• _EXERCISE_
Update the lines from the line with "33: (767, 374)" up to and including the line with "7: (1451, 663)" by changing "(301, 382)" to "(301, 328)" and leaving everything else as it is. Return only those lines, without the pictures.

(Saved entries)
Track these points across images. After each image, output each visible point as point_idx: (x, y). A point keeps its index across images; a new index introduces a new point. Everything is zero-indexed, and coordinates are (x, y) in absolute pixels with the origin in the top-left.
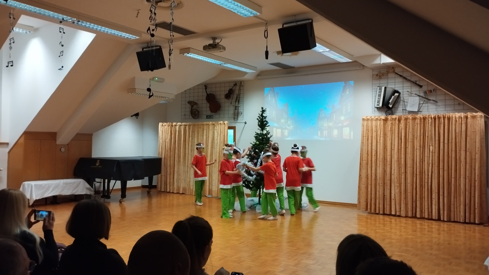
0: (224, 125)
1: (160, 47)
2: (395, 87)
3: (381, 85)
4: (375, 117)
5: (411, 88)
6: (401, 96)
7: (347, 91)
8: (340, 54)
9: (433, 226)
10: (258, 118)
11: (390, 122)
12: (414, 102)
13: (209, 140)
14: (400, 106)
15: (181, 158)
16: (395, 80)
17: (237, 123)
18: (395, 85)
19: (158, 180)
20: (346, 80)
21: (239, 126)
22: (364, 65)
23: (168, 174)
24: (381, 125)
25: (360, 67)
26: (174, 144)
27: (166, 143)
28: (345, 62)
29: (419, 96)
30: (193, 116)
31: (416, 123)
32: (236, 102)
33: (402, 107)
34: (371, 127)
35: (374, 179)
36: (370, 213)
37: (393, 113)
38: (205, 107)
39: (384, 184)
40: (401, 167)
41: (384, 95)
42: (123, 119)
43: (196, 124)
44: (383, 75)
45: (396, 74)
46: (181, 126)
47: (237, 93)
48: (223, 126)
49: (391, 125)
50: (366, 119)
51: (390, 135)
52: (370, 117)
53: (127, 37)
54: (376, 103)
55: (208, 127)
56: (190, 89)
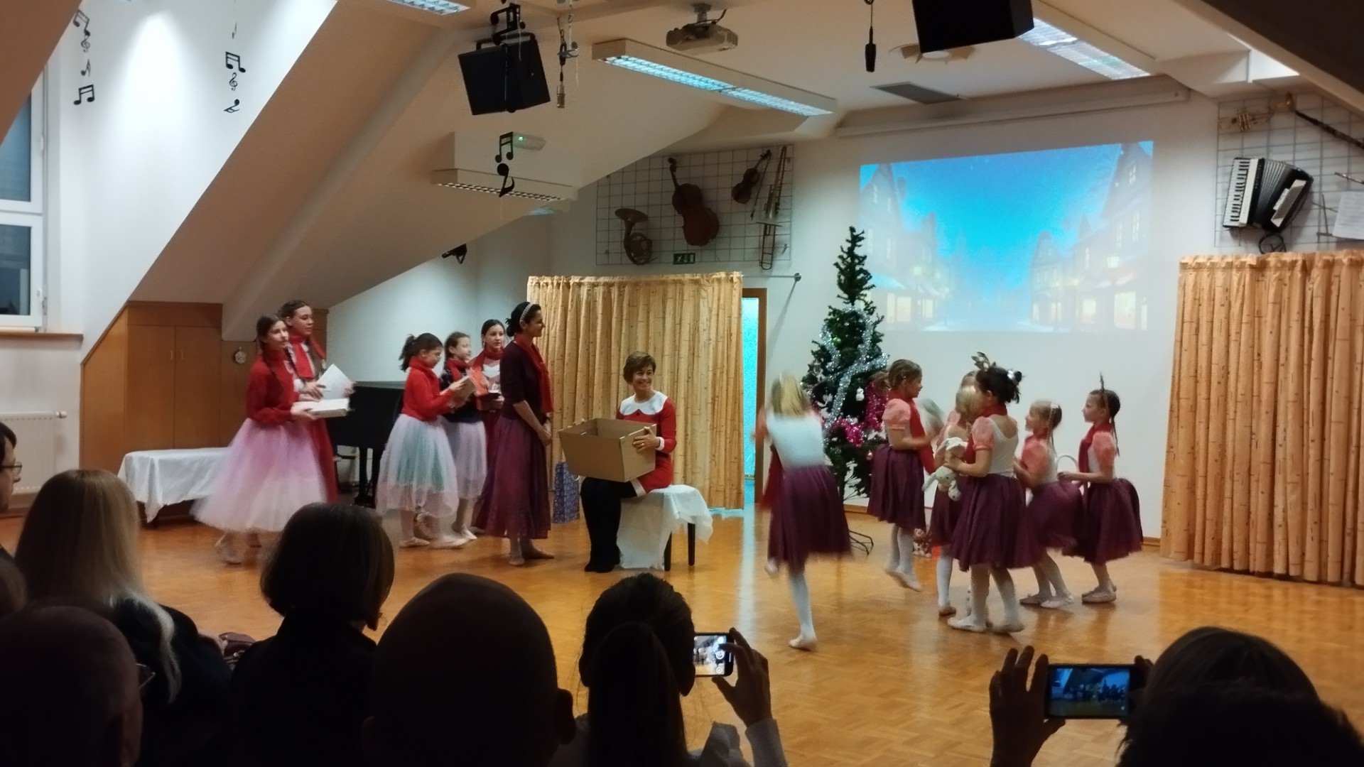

--

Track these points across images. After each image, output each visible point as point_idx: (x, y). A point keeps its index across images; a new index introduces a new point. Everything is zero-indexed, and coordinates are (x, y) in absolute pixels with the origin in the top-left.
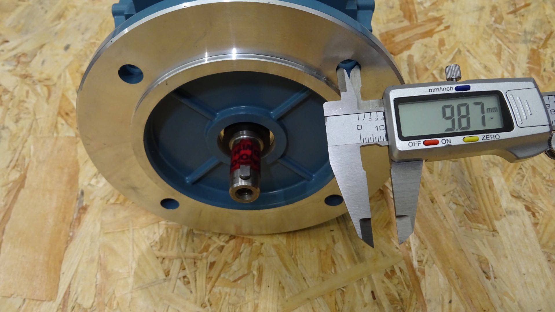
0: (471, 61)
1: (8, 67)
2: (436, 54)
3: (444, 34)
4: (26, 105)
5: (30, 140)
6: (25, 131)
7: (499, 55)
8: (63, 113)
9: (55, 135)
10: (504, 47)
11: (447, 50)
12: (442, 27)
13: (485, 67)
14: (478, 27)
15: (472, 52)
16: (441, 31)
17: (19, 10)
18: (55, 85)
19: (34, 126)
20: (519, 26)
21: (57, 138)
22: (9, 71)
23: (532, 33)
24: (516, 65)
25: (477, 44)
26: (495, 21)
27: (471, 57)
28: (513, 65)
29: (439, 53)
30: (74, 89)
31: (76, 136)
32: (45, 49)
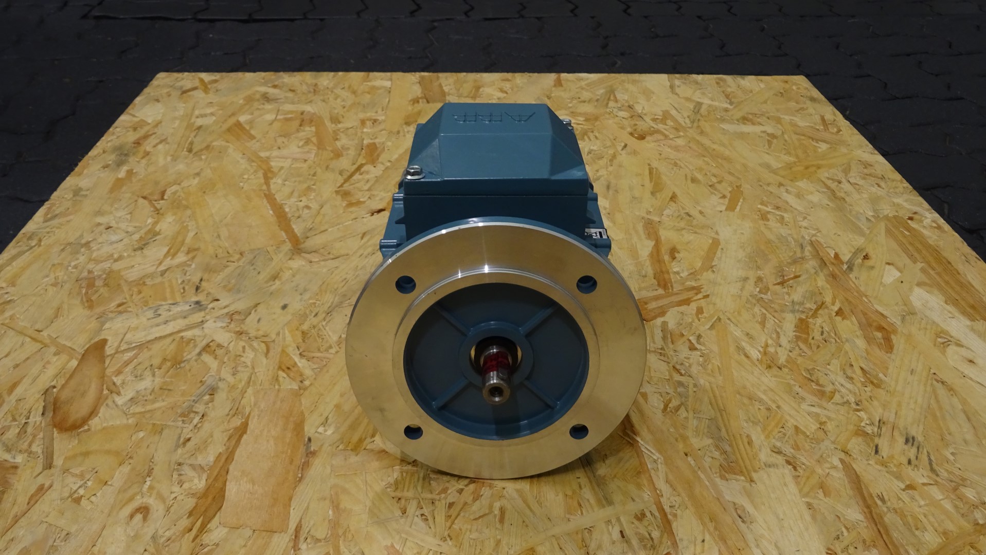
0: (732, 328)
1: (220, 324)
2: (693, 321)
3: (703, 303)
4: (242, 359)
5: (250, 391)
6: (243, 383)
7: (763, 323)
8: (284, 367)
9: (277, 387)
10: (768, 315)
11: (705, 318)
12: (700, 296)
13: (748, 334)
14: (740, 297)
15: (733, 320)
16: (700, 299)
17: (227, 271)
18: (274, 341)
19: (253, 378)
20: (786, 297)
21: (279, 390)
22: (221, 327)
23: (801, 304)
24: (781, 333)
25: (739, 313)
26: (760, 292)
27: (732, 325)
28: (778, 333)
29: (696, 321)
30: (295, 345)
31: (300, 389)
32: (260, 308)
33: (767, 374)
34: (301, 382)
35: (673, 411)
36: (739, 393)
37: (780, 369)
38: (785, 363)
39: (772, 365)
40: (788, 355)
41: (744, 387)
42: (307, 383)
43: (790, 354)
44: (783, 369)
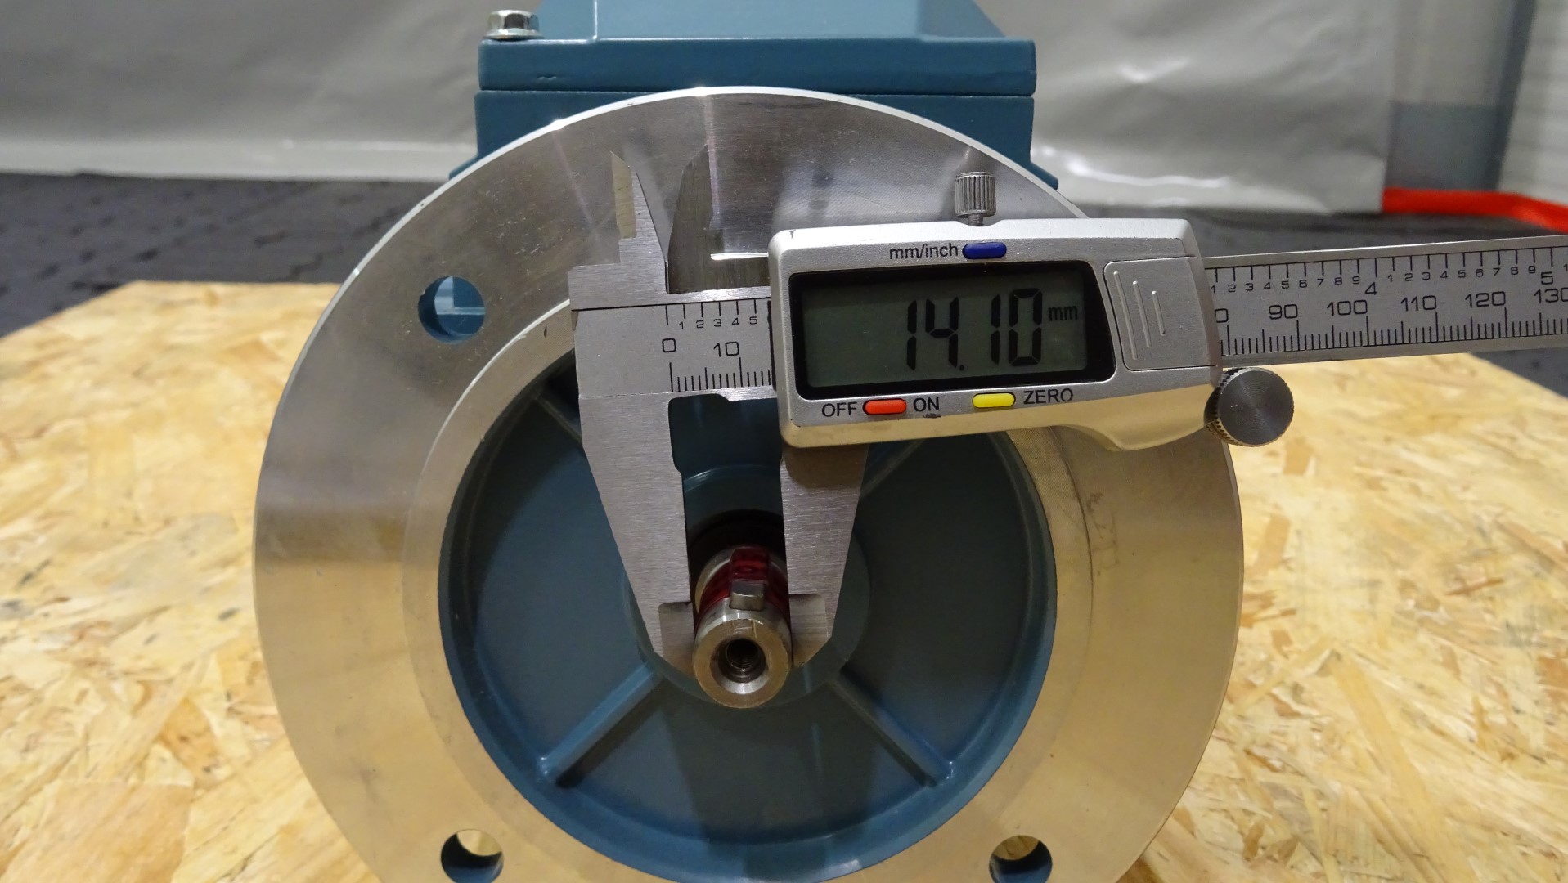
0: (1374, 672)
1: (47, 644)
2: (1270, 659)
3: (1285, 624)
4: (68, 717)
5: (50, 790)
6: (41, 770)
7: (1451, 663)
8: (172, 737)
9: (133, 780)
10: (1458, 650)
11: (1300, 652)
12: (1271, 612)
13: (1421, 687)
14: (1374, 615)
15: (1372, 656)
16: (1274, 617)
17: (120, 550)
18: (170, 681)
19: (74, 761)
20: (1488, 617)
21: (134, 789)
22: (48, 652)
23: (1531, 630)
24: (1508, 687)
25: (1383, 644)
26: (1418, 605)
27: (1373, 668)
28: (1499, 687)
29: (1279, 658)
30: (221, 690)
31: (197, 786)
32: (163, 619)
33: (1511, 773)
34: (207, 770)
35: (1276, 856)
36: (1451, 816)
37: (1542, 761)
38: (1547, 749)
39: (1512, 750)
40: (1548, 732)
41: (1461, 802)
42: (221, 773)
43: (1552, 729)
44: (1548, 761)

• _TASK RESULT_
33: (767, 374)
34: (301, 328)
35: (673, 411)
36: (739, 393)
37: (780, 369)
38: (785, 363)
39: (772, 365)
40: (788, 355)
41: (744, 387)
42: (307, 383)
43: (790, 354)
44: (783, 369)
0: (1374, 672)
1: (47, 644)
2: (1270, 659)
3: (1285, 624)
4: (68, 717)
5: (50, 790)
6: (41, 770)
7: (1451, 663)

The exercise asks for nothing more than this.